AJITKUMAR S/O DEVENDRAPPA KODACHWAD v. CHANDRAKANT S/O DEVENDRAPPA KODACHWAD
2020-01-30
S.G.PANDIT
body2020
DigiLaw.ai
ORDER : The petitioner/plaintiff in OS No.173/2006 on the file of the 1st Addl. Senior Civil Judge, Hubballi is before this Court assailing the order dated 4.2.2017 by which IA Nos.11 to 13 are rejected which were filed for reopening the case, issuance of witness summons and for summoning the documents respectively. 2. Heard the learned counsel for the petitioner and learned counsel for the respondents No.1 and 3. 3. Learned counsel for the petitioner would submit that the suit is one for partition and separate possession of the suit schedule properties. The defendants failed to file their written statement and to contest their suit. Hence, the suit came to be decreed by judgment and decree dated 2.4.2011. The defendants aggrieved by the said judgment and decree, filed an appeal in RA No.52/2014 before the first appellate Court. The first appellate Court allowed the appeal by judgment dated 3.4.2016 and remanded the matter with a direction to the trial Court to dispose of the suit afresh by giving an opportunity for cross-examination of PW1 and also to adduce evidence on their behalf by the defendants. While disposing of the appeal, the first appellate Court had fixed the time frame to dispose of the suit. On remand, the defendants filed their written statement and took up the contention that there is a Will and relying on the said Will, they contended that the plaintiff is not entitled for any share in the suit schedule properties. Therefore, learned counsel for the petitioner would submit that it had become necessary for the plaintiff to reopen the case, to examine the witness by taking out witness summons and to produce the documents to prove their case. The said applications are dismissed by the trial Court on the ground that even after giving sufficient opportunity to lead evidence, the same has not been utilized by the plaintiff. Further it is observed that the burden is on the defendants to prove their case, as such, refused to allow the said applications. 4. Per contra, learned counsel for the respondents 1 and 3 submits that the first appellate Court after setting aside the earlier judgment and decree, remanded the matter to the trial Court for fresh disposal. Hence, he submits that the plaintiff’s applications may be allowed imposing cost and fixing time frame for disposal of the suit. 5.

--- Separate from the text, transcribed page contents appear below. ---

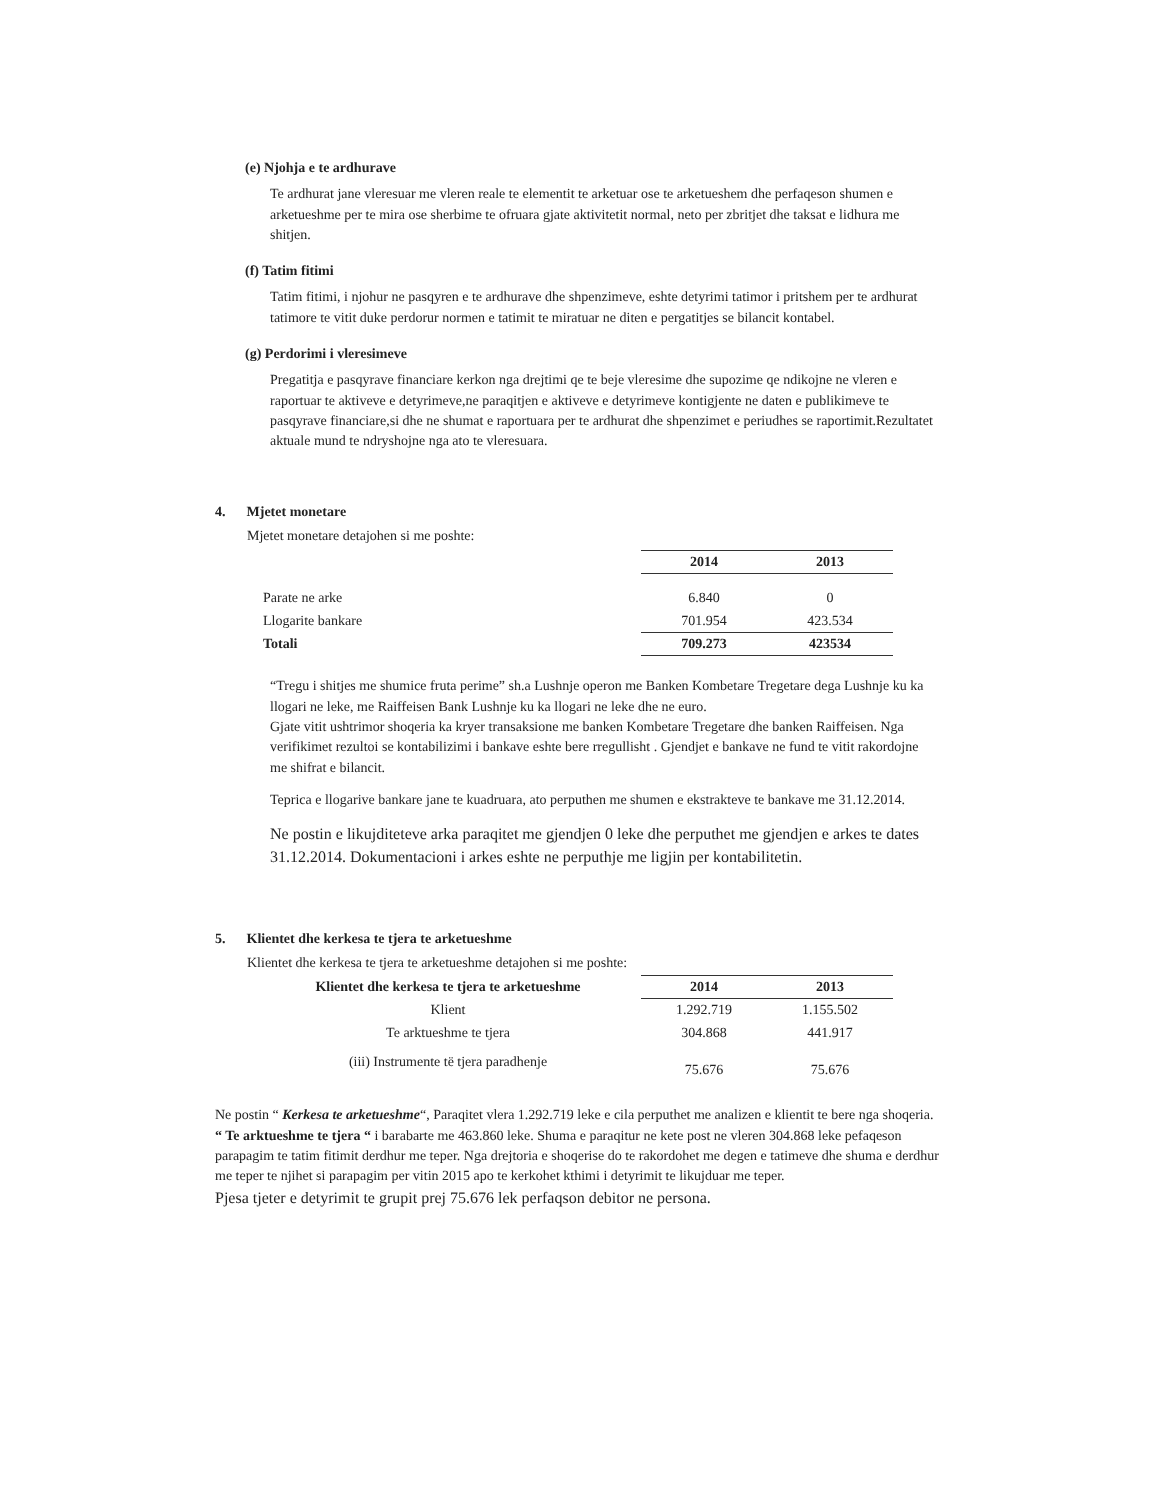(e) Njohja e te ardhurave
Te ardhurat jane vleresuar me vleren reale te elementit te arketuar ose te arketueshem dhe perfaqeson shumen e arketueshme per te mira ose sherbime te ofruara gjate aktivitetit normal, neto per zbritjet dhe taksat e lidhura me shitjen.
(f) Tatim fitimi
Tatim fitimi, i njohur ne pasqyren e te ardhurave dhe shpenzimeve, eshte detyrimi tatimor i pritshem per te ardhurat tatimore te vitit duke perdorur normen e tatimit te miratuar ne diten e pergatitjes se bilancit kontabel.
(g) Perdorimi i vleresimeve
Pregatitja e pasqyrave financiare kerkon nga drejtimi qe te beje vleresime dhe supozime qe ndikojne ne vleren e raportuar te aktiveve e detyrimeve,ne paraqitjen e aktiveve e detyrimeve kontigjente ne daten e publikimeve te pasqyrave financiare,si dhe ne shumat e raportuara per te ardhurat dhe shpenzimet e periudhes se raportimit.Rezultatet aktuale mund te ndryshojne nga ato te vleresuara.
4. Mjetet monetare
Mjetet monetare detajohen si me poshte:
| | 2014 | 2013 |
| Parate ne arke | 6.840 | 0 |
| Llogarite bankare | 701.954 | 423.534 |
| Totali | 709.273 | 423534 |
“Tregu i shitjes me shumice fruta perime” sh.a Lushnje operon me Banken Kombetare Tregetare dega Lushnje ku ka llogari ne leke, me Raiffeisen Bank Lushnje ku ka llogari ne leke dhe ne euro.
Gjate vitit ushtrimor shoqeria ka kryer transaksione me banken Kombetare Tregetare dhe banken Raiffeisen. Nga verifikimet rezultoi se kontabilizimi i bankave eshte bere rregullisht . Gjendjet e bankave ne fund te vitit rakordojne me shifrat e bilancit.
Teprica e llogarive bankare jane te kuadruara, ato perputhen me shumen e ekstrakteve te bankave me 31.12.2014.
Ne postin e likujditeteve arka paraqitet me gjendjen 0 leke dhe perputhet me gjendjen e arkes te dates 31.12.2014. Dokumentacioni i arkes eshte ne perputhje me ligjin per kontabilitetin.
5. Klientet dhe kerkesa te tjera te arketueshme
Klientet dhe kerkesa te tjera te arketueshme detajohen si me poshte:
| Klientet dhe kerkesa te tjera te arketueshme | 2014 | 2013 |
| --- | --- | --- |
| Klient | 1.292.719 | 1.155.502 |
| Te arktueshme te tjera | 304.868 | 441.917 |
| (iii) Instrumente të tjera paradhenje | 75.676 | 75.676 |
Ne postin “ Kerkesa te arketueshme“, Paraqitet vlera 1.292.719 leke e cila perputhet me analizen e klientit te bere nga shoqeria.
“ Te arktueshme te tjera “ i barabarte me 463.860 leke. Shuma e paraqitur ne kete post ne vleren 304.868 leke pefaqeson parapagim te tatim fitimit derdhur me teper. Nga drejtoria e shoqerise do te rakordohet me degen e tatimeve dhe shuma e derdhur me teper te njihet si parapagim per vitin 2015 apo te kerkohet kthimi i detyrimit te likujduar me teper.
Pjesa tjeter e detyrimit te grupit prej 75.676 lek perfaqson debitor ne persona.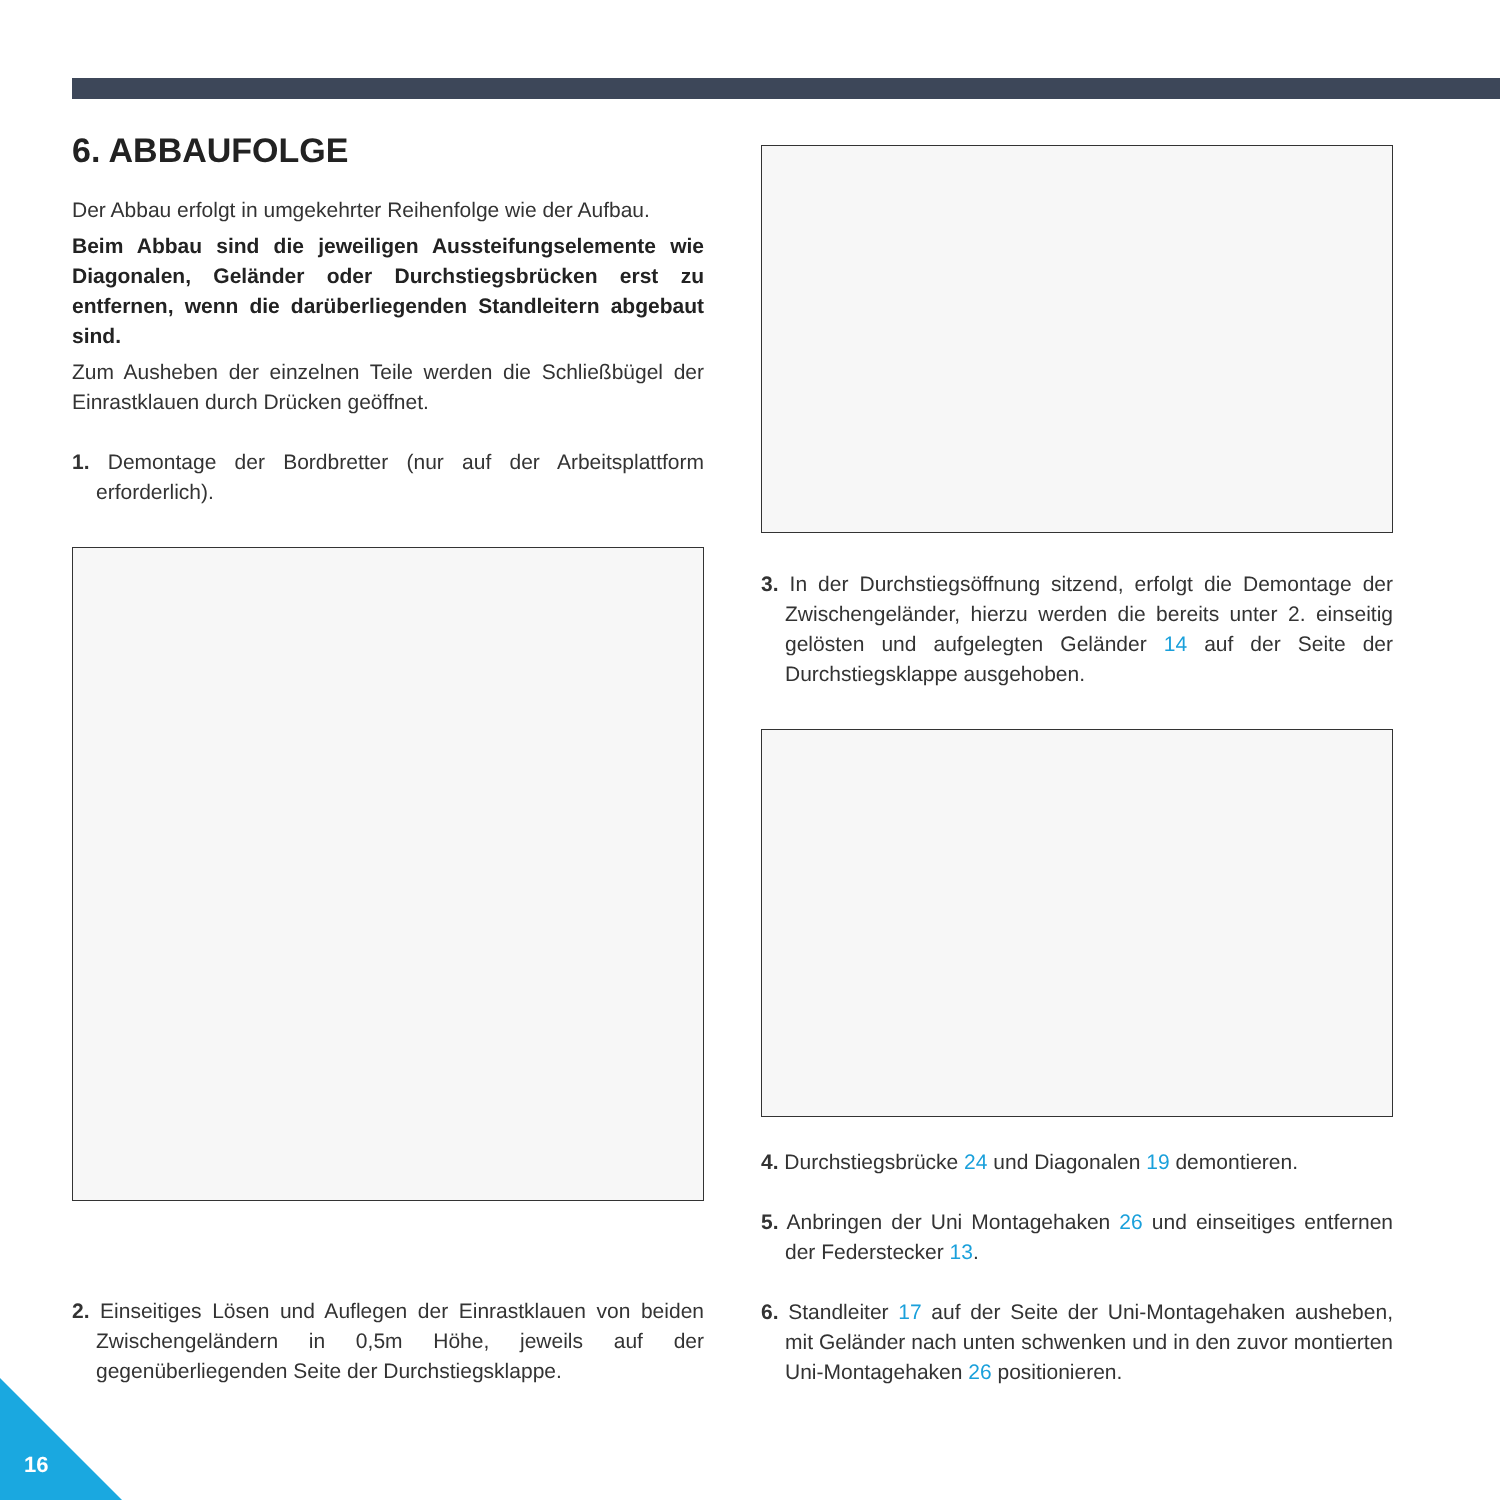6. ABBAUFOLGE
Der Abbau erfolgt in umgekehrter Reihenfolge wie der Aufbau.
Beim Abbau sind die jeweiligen Aussteifungselemente wie Diagonalen, Geländer oder Durchstiegsbrücken erst zu entfernen, wenn die darüberliegenden Standleitern abgebaut sind.
Zum Ausheben der einzelnen Teile werden die Schließbügel der Einrastklauen durch Drücken geöffnet.
1. Demontage der Bordbretter (nur auf der Arbeitsplattform erforderlich).
2. Einseitiges Lösen und Auflegen der Einrastklauen von beiden Zwischengeländern in 0,5m Höhe, jeweils auf der gegenüberliegenden Seite der Durchstiegsklappe.
3. In der Durchstiegsöffnung sitzend, erfolgt die Demontage der Zwischengeländer, hierzu werden die bereits unter 2. einseitig gelösten und aufgelegten Geländer 14 auf der Seite der Durchstiegsklappe ausgehoben.
4. Durchstiegsbrücke 24 und Diagonalen 19 demontieren.
5. Anbringen der Uni Montagehaken 26 und einseitiges entfernen der Federstecker 13.
6. Standleiter 17 auf der Seite der Uni-Montagehaken ausheben, mit Geländer nach unten schwenken und in den zuvor montierten Uni-Montagehaken 26 positionieren.
16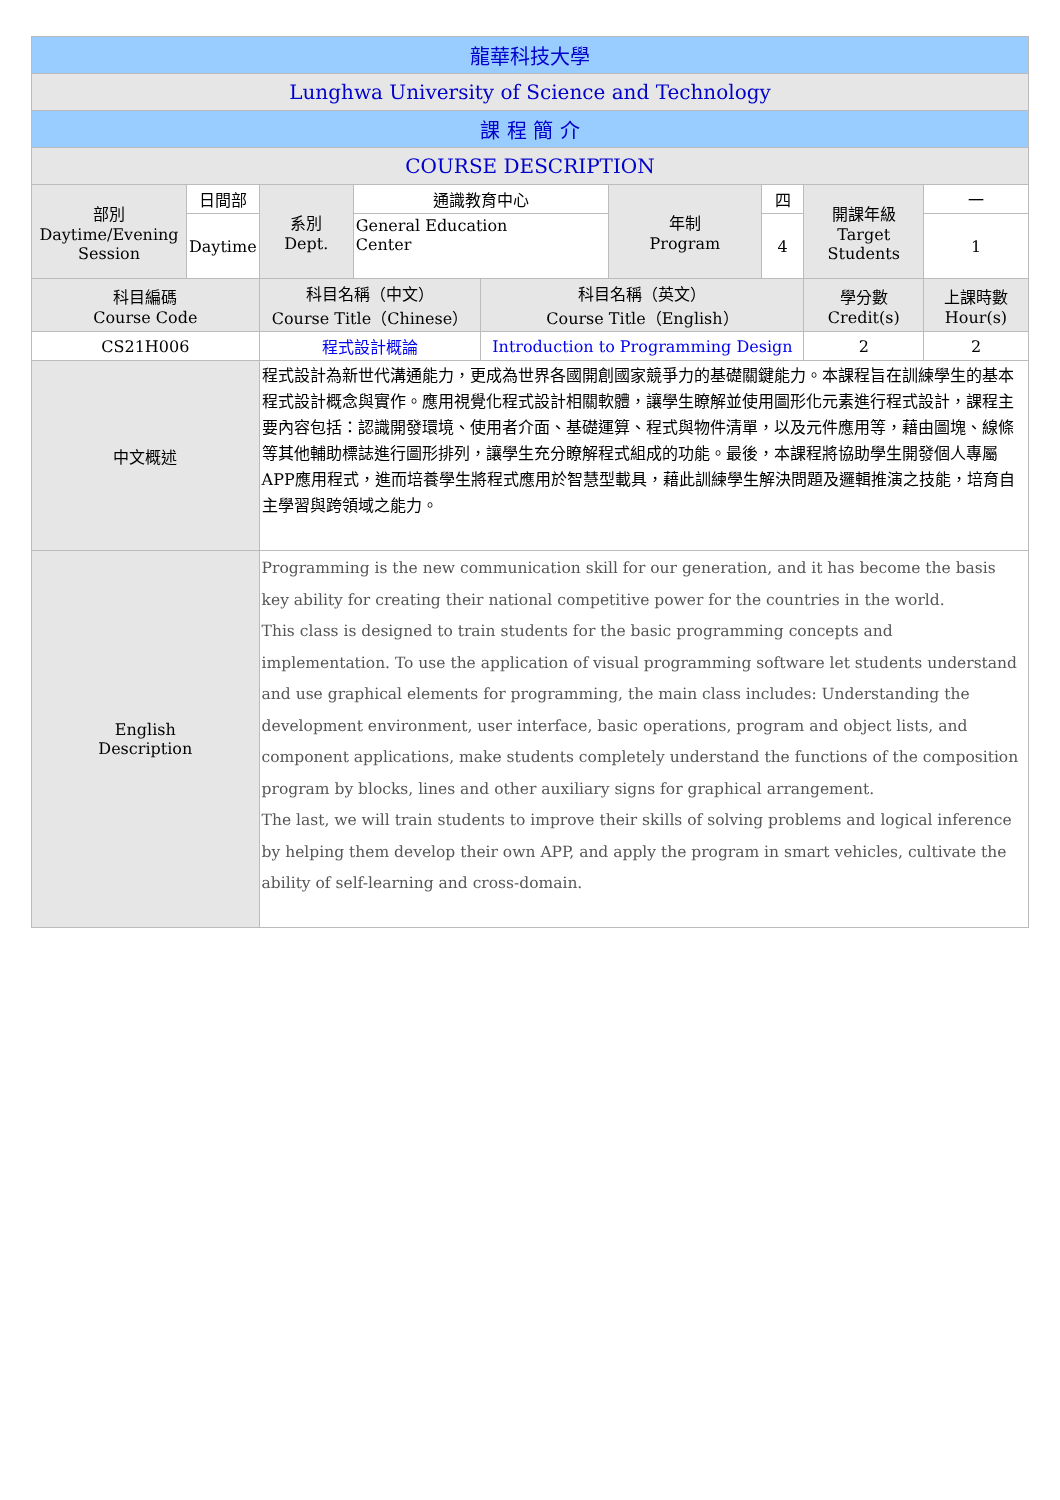| 龍華科技大學 | | | | | | | | | |
| Lunghwa University of Science and Technology | | | | | | | | | |
| 課 程 簡 介 | | | | | | | | | |
| COURSE DESCRIPTION | | | | | | | | | |
| 部別 Daytime/Evening Session | 日間部 | | 系別 Dept. | 通識教育中心 | | 年制 Program | 四 | 開課年級 Target Students | 一 |
| | Daytime | | | General Education Center | | | 4 | | 1 |
| 科目編碼 Course Code | | 科目名稱（中文） Course Title（Chinese） | | | 科目名稱（英文） Course Title（English） | | | 學分數 Credit(s) | 上課時數 Hour(s) |
| CS21H006 | | 程式設計概論 | | | Introduction to Programming Design | | | 2 | 2 |
| 中文概述 | | 程式設計為新世代溝通能力，更成為世界各國開創國家競爭力的基礎關鍵能力。本課程旨在訓練學生的基本程式設計概念與實作。應用視覺化程式設計相關軟體，讓學生瞭解並使用圖形化元素進行程式設計，課程主要內容包括：認識開發環境、使用者介面、基礎運算、程式與物件清單，以及元件應用等，藉由圖塊、線條等其他輔助標誌進行圖形排列，讓學生充分瞭解程式組成的功能。最後，本課程將協助學生開發個人專屬APP應用程式，進而培養學生將程式應用於智慧型載具，藉此訓練學生解決問題及邏輯推演之技能，培育自主學習與跨領域之能力。 | | | | | | | |
| English Description | | Programming is the new communication skill for our generation, and it has become the basis key ability for creating their national competitive power for the countries in the world. This class is designed to train students for the basic programming concepts and implementation. To use the application of visual programming software let students understand and use graphical elements for programming, the main class includes: Understanding the development environment, user interface, basic operations, program and object lists, and component applications, make students completely understand the functions of the composition program by blocks, lines and other auxiliary signs for graphical arrangement. The last, we will train students to improve their skills of solving problems and logical inference by helping them develop their own APP, and apply the program in smart vehicles, cultivate the ability of self-learning and cross-domain. | | | | | | | |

4. Per contra, learned counsel for the respondents 1 and 3 submits that the first appellate Court after setting aside the earlier judgment and decree, remanded the matter to the trial Court for fresh disposal. Hence, he submits that the plaintiff’s applications may be allowed imposing cost and fixing time frame for disposal of the suit. 5. Having heard the learned counsel for the parties and on perusal of the material on record, I am of the view that the petitioner is entitled for the relief sought in the present writ petitions and for allowing the applications (IA Nos.11 to 13) filed in OS No.173/2006 for the following reasons: 6. It is an admitted fact that in the instant case, the defendants had not filed their written statement and had not contested the suit. The suit came to be decreed by judgment and decree dated 2.4.2011 which was challenged in RA No.52/2014 before the first appellate Court by the defendants. The first appellate Court set-aside the judgment and decree dated 2.4.2011 and remanded the matter for fresh disposal by giving an opportunity to the defendants to file their written statement and to cross-examine the PW1. It is also an admitted fact that on remand, the defendants filed their written statement and relying upon the Will, contended that the plaintiff is not entitled for any share in the suit schedule properties. In that circumstance, it had become necessary for the plaintiff to examine the witnesses in support of his case and to produce certain documents. In that background, the applications (IA Nos.11 to 13) were filed to reopen the case, to issue witness summons and to summon certain documents. 7. The learned counsel for the petitioner submits that after remand, the plaintiff has not been given an opportunity to examine himself or any witnesses. In that circumstance, the plaintiff/petitioner had filed the above said three applications. In the facts and circumstances of the case, I am of the view that the trial Court committed an error in not providing an opportunity to the plaintiff to examine the witnesses and to summon the documents, particularly when the defendants were permitted to file their written statement subsequent to remand by the first appellate Court. Thus, the writ petitions are allowed. The order dated 4.2.2017 passed on IA Nos.11 to 13 in OS No.173/2006 on the file of the I Addl.
Thus, the writ petitions are allowed. The order dated 4.2.2017 passed on IA Nos.11 to 13 in OS No.173/2006 on the file of the I Addl. Senior Civil Judge, Hubballi is set-aside. IA Nos.11 to 13 are allowed. The case is re-opened. The trial Court is directed to issue witness summons as sought in IA No.12 and also to issue summons to produce the documents as sought in IA No.13 on payment of costs of Rs.5000/-to the respondents/defendants. The cost shall be paid by the plaintiff on the next date of hearing before the trial Court. It is made clear that in the guise of examining the witnesses, the plaintiff shall not drag on the proceedings.